Telling the Truth Through Children's Books

I was at my sister's graduation from medical school over twenty years ago, and the keynote speaker was an expert in children's literature. My sister graduated just fine, by the way. As she says, "I didn't trip or anything." Besides finding out that my sister graduated near the top of her class (apparently a well-guarded secret), I was convinced that children's literature is often ahead of the adults in providing cultural indicators and trends for our society.

I wonder if that speaker was Dr. Sandra Williams.

I was thinking of that speaker and what she had to say when I wondered how to describe government's interaction with the public. Jim Diers warns us not to confuse public apathy with alienation. I do encounter those who believe the worst in our government, applying sinister motive or applying various conspiracy theories. Distrust in government is rampant. I counter that the situation is worse than they think. No-one is in charge, and those running the show are no smarter than you and me. The injustices and failures that people see are not sinister, but accidental.

I envision an entity built so large, it has forgotten it's purpose.

Which brings me to a children's story, "Jonathan Cleaned Up - Then He Heard a Sound" by Robert Munch. You can hear the story by following the link. In the story, City Hall makes a mistake and runs the final subway stop through Jonathan's living room. Jon marches down to city hall and runs in to various officials - and the computer - to try and solve the problem. He discovers the whole show is being run by a lone little man behind the computer. "Don't tell the Mayor the computer is broken.
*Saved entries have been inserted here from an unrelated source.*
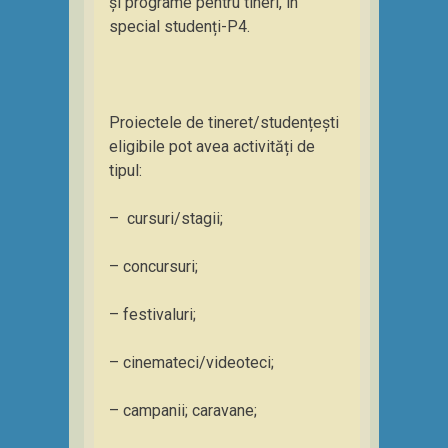
și programe pentru tineri, în
special studenți-P4.
Proiectele de tineret/studențești
eligibile pot avea activități de
tipul:
– cursuri/stagii;
– concursuri;
– festivaluri;
– cinemateci/videoteci;
– campanii; caravane;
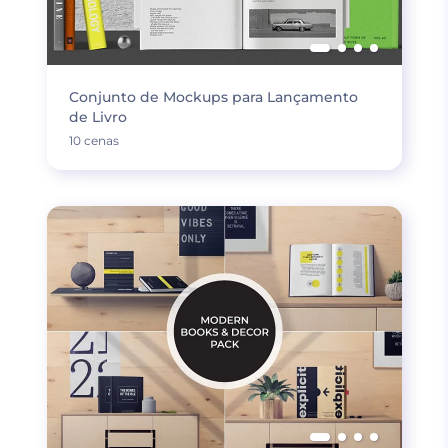
Conjunto de Mockups para Lançamento
de Livro
10 cenas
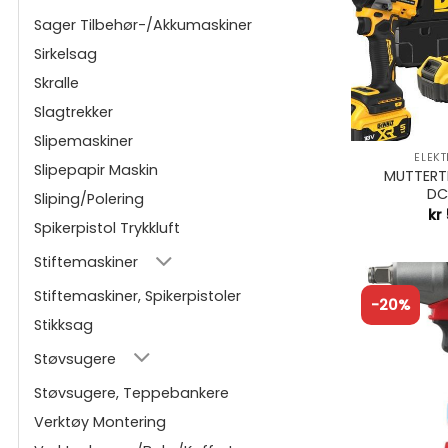
Sager Tilbehør-/Akkumaskiner
Sirkelsag
Skralle
Slagtrekker
+
Slipemaskiner
ELEK
Slipepapir Maskin
MUTTERTR
DC
Sliping/Polering
kr
Spikerpistol Trykkluft
Stiftemaskiner
Stiftemaskiner, Spikerpistoler
-20%
Stikksag
Støvsugere
Støvsugere, Teppebankere
Verktøy Montering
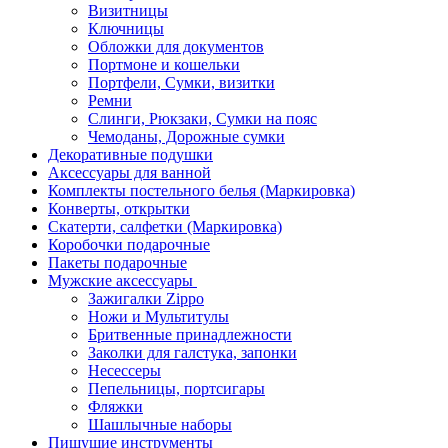
Визитницы
Ключницы
Обложки для документов
Портмоне и кошельки
Портфели, Сумки, визитки
Ремни
Слинги, Рюкзаки, Сумки на пояс
Чемоданы, Дорожные сумки
Декоративные подушки
Аксессуары для ванной
Комплекты постельного белья (Маркировка)
Конверты, открытки
Скатерти, салфетки (Маркировка)
Коробочки подарочные
Пакеты подарочные
Мужские аксессуары
Зажигалки Zippo
Ножи и Мультитулы
Бритвенные принадлежности
Заколки для галстука, запонки
Несессеры
Пепельницы, портсигары
Фляжки
Шашлычные наборы
Пишушие инструменты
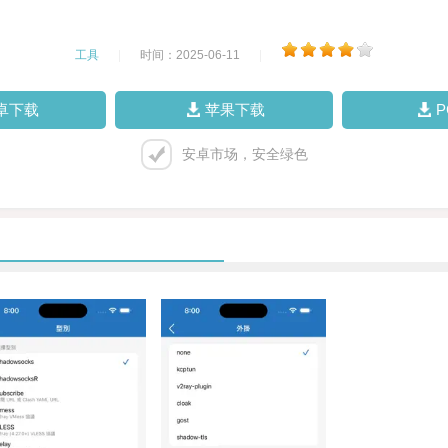
工具
|
时间：2025-06-11
|
卓下载
苹果下载
安卓市场，安全绿色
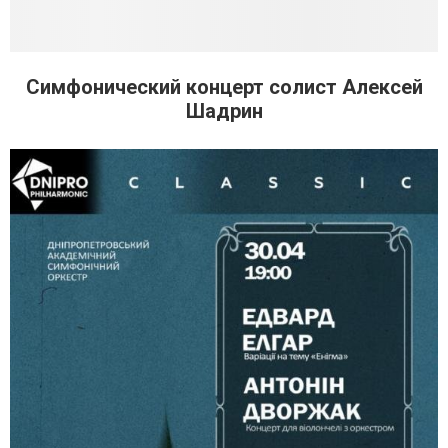
Симфонический концерт солист Алексей
Шадрин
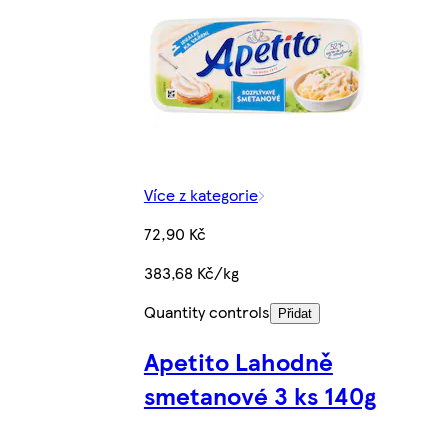
Více z kategorie
72,90 Kč
383,68 Kč/kg
Quantity controls
Přidat
Apetito Lahodně
smetanové 3 ks 140g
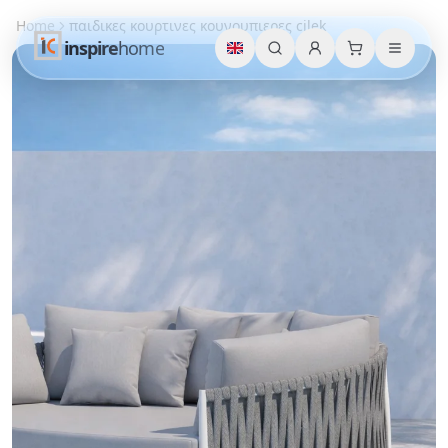
Home
παιδικες κουρτινες κουνουπιερες cilek
inspire
home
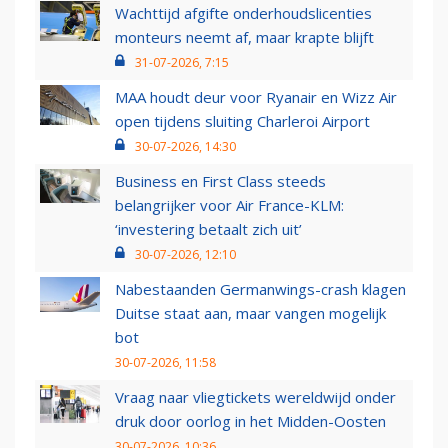
Wachttijd afgifte onderhoudslicenties
monteurs neemt af, maar krapte blijft
31-07-2026, 7:15
MAA houdt deur voor Ryanair en Wizz Air
open tijdens sluiting Charleroi Airport
30-07-2026, 14:30
Business en First Class steeds
belangrijker voor Air France-KLM:
‘investering betaalt zich uit’
30-07-2026, 12:10
Nabestaanden Germanwings-crash klagen
Duitse staat aan, maar vangen mogelijk
bot
30-07-2026, 11:58
Vraag naar vliegtickets wereldwijd onder
druk door oorlog in het Midden-Oosten
30-07-2026, 10:36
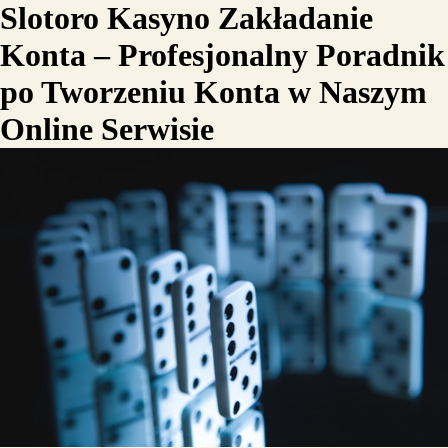
Slotoro Kasyno Zakładanie
Konta – Profesjonalny Poradnik
po Tworzeniu Konta w Naszym
Online Serwisie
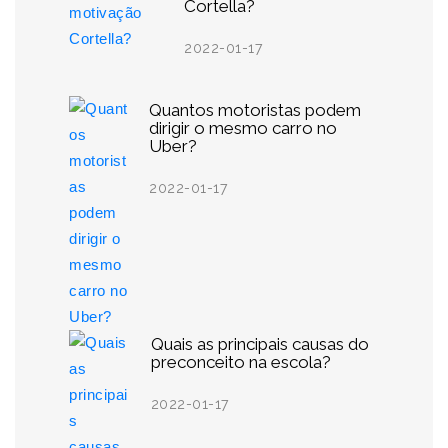
Cortella?
2022-01-17
Quantos motoristas podem
dirigir o mesmo carro no
Uber?
2022-01-17
Quais as principais causas do
preconceito na escola?
2022-01-17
He spent ten million dollars for it." Jonathan solves his problem by applying a little blackberry jam.

There are so many truths in this little tale, I don't want to ruin it by explaining them all. I do think the story does hint at where the solution lies. We have to snoop around and acknowledge what we see as the truth. Something this big won't be fixed right away, but individual heroes can fix what they see. We have to find ways to make big government small - not by literal downsizing - that little man was mighty lonely and mighty hungry - but by bringing the services closer to the people.